Route and Deliver Web Outage

Incident Report for Innovo

Resolved

We had a great day yesterday! During our peak time (10am-2pm EDT), we averaged about 350 transactions a second and 2,800+ reads per second. Average CPU usage remained steady at 20-40%. In addition to the increase of RAM on Friday, we rebuilt indexes over the weekend which has really seemed to help. We will continue to monitor numbers this week and if we find anything else that needs to be changed to keep up with the load, we will do so. Thank you for your continued patience - we really appreciate you!
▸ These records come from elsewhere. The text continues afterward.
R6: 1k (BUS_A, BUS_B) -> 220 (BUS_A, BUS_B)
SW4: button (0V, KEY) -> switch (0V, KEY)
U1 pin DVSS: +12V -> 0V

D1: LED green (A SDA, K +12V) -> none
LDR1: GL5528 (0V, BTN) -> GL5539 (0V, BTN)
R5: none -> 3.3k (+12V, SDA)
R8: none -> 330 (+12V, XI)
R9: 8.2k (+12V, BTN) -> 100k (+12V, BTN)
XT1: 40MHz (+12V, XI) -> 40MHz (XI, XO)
Posted Apr 01, 2025 - 06:42 MDT

Update

We have finally identified root cause of the outage.

In January we made a change to turn on Deliver alerts for everyone by default. Because of this change, this is now our third outage so far this year. This is more than we've experienced in past years. The two previous times we put some new indexes in place and thought the issue was resolved. Unfortunately that was not the case. Today the DB server pegged at 100% CPU and when that happens the application server starts dropping connections and then struggles to reconnect to get a connection to the database. Luckily the connections still went through, however slow so theoretically the portal should still show the stops as delivered, skipped, etc. And like I said previously all signatures, photos, and comments were successfully updated to Eclipse.
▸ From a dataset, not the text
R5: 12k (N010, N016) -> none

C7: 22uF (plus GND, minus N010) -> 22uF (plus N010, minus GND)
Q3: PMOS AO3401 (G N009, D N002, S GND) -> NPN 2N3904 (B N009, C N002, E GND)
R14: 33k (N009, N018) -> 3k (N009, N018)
To fix this today, we increased the RAM on our DB server based on the recommendations from Mongo. On Sunday we will also be creating additional indexes to mitigate any further slowness. In addition, we will be working with Mongo next week to implement further performance recommendations.

Again, I am really sorry this happened today and we do really appreciate your patience. We will continue to keep you updated as we learn more.

Posted Mar 28, 2025 - 18:47 MDT

Update

Unfortunately we are still experiencing issues and connections are intermittent. We will keep you updated.

Posted Mar 28, 2025 - 11:57 MDT

Monitoring

We have identified the issue to be with MongoDB (our database provider) and are working with their engineers on implementing auto scaling of our cluster to mitigate the issue. This seems to be working for the moment. We will continue to monitor throughout the day.

Thank you all for your patience.

All of your signatures, photos, comments, etc. were being transmitted to Eclipse during the outage just as normal. The outage was only on the portal side.

Posted Mar 28, 2025 - 10:33 MDT

Update

The DNS change worked for a bit and then we went down again. We have been on the phone with our database provider and AWS all morning to try to get to the bottom of things. We will keep you posted as we learn more.

Posted Mar 28, 2025 - 09:56 MDT

Update

We've pointed our DNS to our backup server so Route and Deliver Web should be coming back online. We are still investigating what caused the outage and will keep you posted.

Posted Mar 28, 2025 - 08:34 MDT

Update

We are continuing to investigate this issue.

Posted Mar 28, 2025 - 08:09 MDT

Investigating

It appears we are currently experiencing an outage. We will investigate and let you know as soon as we know more.

Posted Mar 28, 2025 - 08:08 MDT

This incident affected: Deliver and Route.